Heute deckt die Versicherung des Spitals Haftpflichtfälle für maximal 40 Millionen Franken im Jahr ab, wobei sie pro Fall nicht mehr als 20 Mil­lionen auszahlt. «Aber für solche Beträge mussten wir noch nie haften», sagt Jeannette Portmann. Die Versicherung deckt alle Arten von Haftpflichtfällen, also auch Sachschäden, die beispielsweise durch ein Feuer entstehen können.

Für Rolf Steinegger, den Anwalt der Familie, ist es gerade die Haftpflichtversicherung, die das Ganze verzögert. «Sie ist es, die zu einer vernünftigen und fairen Schadenerledigung nicht Hand geboten hat.»

Das sieht Elmar Perler ganz anders. Der Freiburger Anwalt vertritt in diesem Fall das Spital und auch die Haftpflichtversicherung der Vaudoise. «Der Eindruck, die Versicherung sei für die Verzögerungen verantwortlich, ist völlig falsch.» Vielmehr sei es die Familie selber, die den Fall in die Länge ziehe. Dies «mit ihren übertriebenen Forderungen». Dass die Forderungen zu hoch seien, bestä­tige auch das Gutachten, das dem Gericht vorliege.

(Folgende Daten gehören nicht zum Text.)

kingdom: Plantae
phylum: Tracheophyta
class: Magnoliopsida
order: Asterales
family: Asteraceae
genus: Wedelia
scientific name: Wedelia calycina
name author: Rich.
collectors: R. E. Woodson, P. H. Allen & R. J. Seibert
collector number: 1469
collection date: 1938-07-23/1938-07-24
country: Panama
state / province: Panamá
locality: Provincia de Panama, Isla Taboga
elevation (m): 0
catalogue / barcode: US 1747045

«Unsere Tochter ist nicht mehr da», sagt der Vater. «Der mühsame Juristenteil aber ist immer noch da, der bleibt.» Er erinnere sich gerne an seine Tochter. «Darum haben wir auch Fotos von ihr im Wohnzimmer.» Die Tochter fehle, und der Verlust sei schwer zu ertragen. Umso mehr möchte er die belastenden Erinnerungen «aus dem Haus haben, sie fortwerfen»: all die Ordner mit den Unterlagen zu ihrer Pflege, ihren Spitalaufenthalten, die Aktenschränke voller Arzt­berichte und Medikamenten- Pläne. «Es ist nicht gut für die Verarbeitung, wenn das alles im Haus bleibt.»

Chronologie

Ein sehr langes Gerichtsverfahren

Im Juni 1997 ging eine Schwangere sieben Tage vor dem errechneten Geburtsdatum ihres Kindes in einer Samstagnacht gegen ein Uhr ins Kantonsspital Freiburg: Ihr Kind bewegte sich immer weniger, die zweifache Mutter war besorgt. Ihre Tochter kam schwerst behindert zur Welt. Ihr Grosshirn war beschädigt; epileptische Anfälle schädigten ihr Stammhirn. Sie war auf intensive Pflege angewiesen. Das Freiburger Kantons­gericht und im August 2010 das Bundesgericht stellten fest, dass die Ärzte einen Kaiserschnitt hätten anordnen sollen. Wegen «mehreren und teilweise schweren Sorgfaltspflichtverletzungen» hätten sie dies nicht erkannt. Das Freiburger Spital haftet daher für die Pflegekosten des Mädchens. Die Aufzeichnungen des Wehenschreibers zeigten laut Kantonsgericht teilweise hochpathologische Abweichungen. Der anwesende Assistenzarzt habe die Aufzeichnungen nicht richtig interpretiert und den Zustand des Kindes nicht näher überprüft, obwohl das bei solchen Anzeichen dringend nötig sei. Nach dem Bundesgerichtsentscheid geht es in einem zweiten Verfahren um die Höhe des Schadenersatz- und des Genugtuungsanspruches. Auch die Invalidenversicherung (IV) hatte geklagt: Sie verlangte eine Rückerstattung der Pflegekosten. Total ging es um dreizehn Millionen Franken, berechnet für eine Lebenserwartung von 85 Jahren. Das Mädchen ist vor fünf Jahren gestorben, somit geht es seither um einen viel geringeren Betrag. Die IV hat ihr Geld erhalten. Noch läuft das Verfahren, in dem die Eltern die privaten Pflegekosten einfordern.